Hi,
For considerations of storage utilization, as well as performance optimization of disk IO, it would be preferable if all the nvarchar(max) columns in the SQLSentry database were to be compressed and saved as a varbinary(max) instead of nvarchar(max), utilizing the built-in COMPRESS and DECOMPRESS functions available since SQL Server 2016.
Or, if you don't want to give up on backward compatibility with SQL Server version pre-2016, you could simply use equivalent GZip functions available in the C# language.
Example columns that could benefit from this:
- [dbo].[PerformanceAdvisorSqlQuery].[QueryText]
- [dbo].[PerformanceAnalysisDbeRequests].[StatementText]
- [dbo].[PerformanceAnalysisQuickTraceProcessRow].[TextData]
- [dbo].[PerformanceAnalysisQuickTraceRow].[TextData]
- [dbo].[PerformanceAnalysisSsasTraceData].[TextData]
- [dbo].[PerformanceAnalysisSsasTraceDataDetail].[TextData]
- [dbo].[PerformanceAnalysisTraceData].[TextData]
- [dbo].[PerformanceAnalysisTraceDeadlock].[DeadlockXml]

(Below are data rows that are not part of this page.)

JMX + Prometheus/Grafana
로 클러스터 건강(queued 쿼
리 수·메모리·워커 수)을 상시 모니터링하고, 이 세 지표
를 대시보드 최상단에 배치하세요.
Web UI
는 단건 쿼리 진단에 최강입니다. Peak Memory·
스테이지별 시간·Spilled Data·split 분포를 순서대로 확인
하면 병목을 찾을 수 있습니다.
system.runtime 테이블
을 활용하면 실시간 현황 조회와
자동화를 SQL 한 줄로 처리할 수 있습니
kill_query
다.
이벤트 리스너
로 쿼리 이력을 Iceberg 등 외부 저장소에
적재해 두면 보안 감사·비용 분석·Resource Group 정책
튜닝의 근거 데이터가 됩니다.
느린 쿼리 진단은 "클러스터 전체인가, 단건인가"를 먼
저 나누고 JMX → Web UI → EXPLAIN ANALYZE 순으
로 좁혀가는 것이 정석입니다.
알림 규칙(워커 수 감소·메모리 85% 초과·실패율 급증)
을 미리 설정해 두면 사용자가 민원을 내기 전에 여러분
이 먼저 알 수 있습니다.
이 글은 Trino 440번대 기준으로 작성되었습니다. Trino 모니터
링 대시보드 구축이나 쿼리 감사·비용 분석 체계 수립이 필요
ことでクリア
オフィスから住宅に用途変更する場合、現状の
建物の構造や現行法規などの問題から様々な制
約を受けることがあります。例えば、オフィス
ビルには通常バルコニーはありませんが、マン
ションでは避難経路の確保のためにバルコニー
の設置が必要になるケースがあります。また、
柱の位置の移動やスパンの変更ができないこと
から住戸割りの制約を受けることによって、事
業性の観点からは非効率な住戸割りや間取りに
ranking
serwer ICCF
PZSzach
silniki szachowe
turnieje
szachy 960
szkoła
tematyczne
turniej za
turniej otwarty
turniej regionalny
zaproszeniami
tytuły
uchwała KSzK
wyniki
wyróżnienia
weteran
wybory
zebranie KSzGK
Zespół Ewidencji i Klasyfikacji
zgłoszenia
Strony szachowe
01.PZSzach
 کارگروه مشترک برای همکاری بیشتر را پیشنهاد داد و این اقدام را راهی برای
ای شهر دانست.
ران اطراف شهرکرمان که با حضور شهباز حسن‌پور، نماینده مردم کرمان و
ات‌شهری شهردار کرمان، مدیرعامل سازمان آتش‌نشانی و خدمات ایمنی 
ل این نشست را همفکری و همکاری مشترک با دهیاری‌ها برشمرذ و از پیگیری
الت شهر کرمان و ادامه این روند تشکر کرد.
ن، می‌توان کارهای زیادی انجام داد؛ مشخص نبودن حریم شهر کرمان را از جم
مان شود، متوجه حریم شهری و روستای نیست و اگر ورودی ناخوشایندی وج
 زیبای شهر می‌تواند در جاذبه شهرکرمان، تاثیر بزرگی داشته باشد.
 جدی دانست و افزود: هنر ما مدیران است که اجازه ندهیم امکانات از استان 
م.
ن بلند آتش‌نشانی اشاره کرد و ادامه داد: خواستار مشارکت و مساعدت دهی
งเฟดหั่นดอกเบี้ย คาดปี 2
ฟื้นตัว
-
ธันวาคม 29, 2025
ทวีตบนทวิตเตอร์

- [dbo].[PerformanceAnalysisTraceHash].[NormalizedTextData]
- [dbo].[PerformanceAnalysisTraceRecompile].[TextData]
And many more.
Unfortunately, this cannot be solved using table or index level Data Compression, since LOB pages cannot be compressed in SQL Server. So, the solution would have to come from the application by changing the way these columns are saved.